Frequently Asked Questions
What network connectivity should facility directors require in new construction specifications? Specifications for new construction should require: fiber backbone from the building’s main distribution frame to all intermediate distribution frames; Cat 6A horizontal cabling to all device locations (workstations, nurse call panels, building controls, security cameras); adequate conduit and cable tray pathways sized for 150% of day-one cable fill; and Wi-Fi access point mounting provisions with power and data at locations specified by the wireless design engineer.
How should healthcare facility directors engage with IT on network infrastructure planning? Establish regular touchpoints between facility management and IT/network engineering on: construction projects that affect network infrastructure, building system projects that require network connectivity, and building system performance issues that may have network root causes. Many healthcare organizations benefit from a joint Facilities-IT steering committee for infrastructure planning.
What’s the right balance between private 5G and Wi-Fi for hospital applications? For most healthcare facilities in 2026, Wi-Fi 6/6E remains the primary indoor connectivity technology, with private 5G as a premium investment for specific applications that justify the cost. Healthcare organizations evaluating private 5G should identify the specific applications (medical robots, critical IoT, high-density monitoring) that would benefit most and evaluate the cost per application benefit rather than treating private 5G as a wholesale Wi-Fi replacement.

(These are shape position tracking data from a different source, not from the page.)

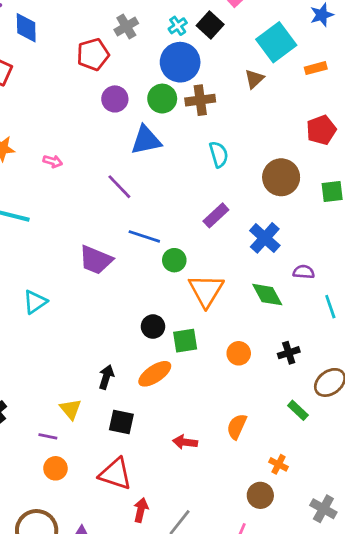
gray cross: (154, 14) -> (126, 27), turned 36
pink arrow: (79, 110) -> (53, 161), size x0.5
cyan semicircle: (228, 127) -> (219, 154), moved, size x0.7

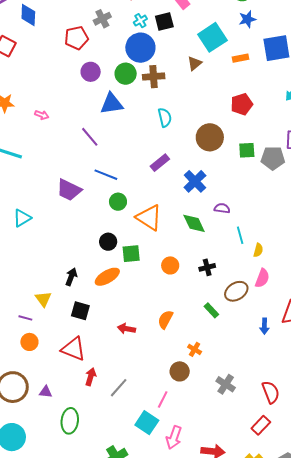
black square: (210, 25) -> (164, 22), turned 30
green circle: (174, 260) -> (118, 202), moved
orange triangle: (206, 291) -> (149, 218), turned -32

How are healthcare facilities addressing the support burden of distributed IoT infrastructure? The proliferation of IoT devices—thousands of sensors, cameras, and controllers spread across a large campus—has created a support burden that exceeds the capacity of most facility IT teams. Healthcare organizations are addressing this through: standardization on fewer device platforms to reduce management complexity, cloud-managed IoT infrastructure that eliminates on-premises management servers, and managed service arrangements with vendors who provide device management as part of their service.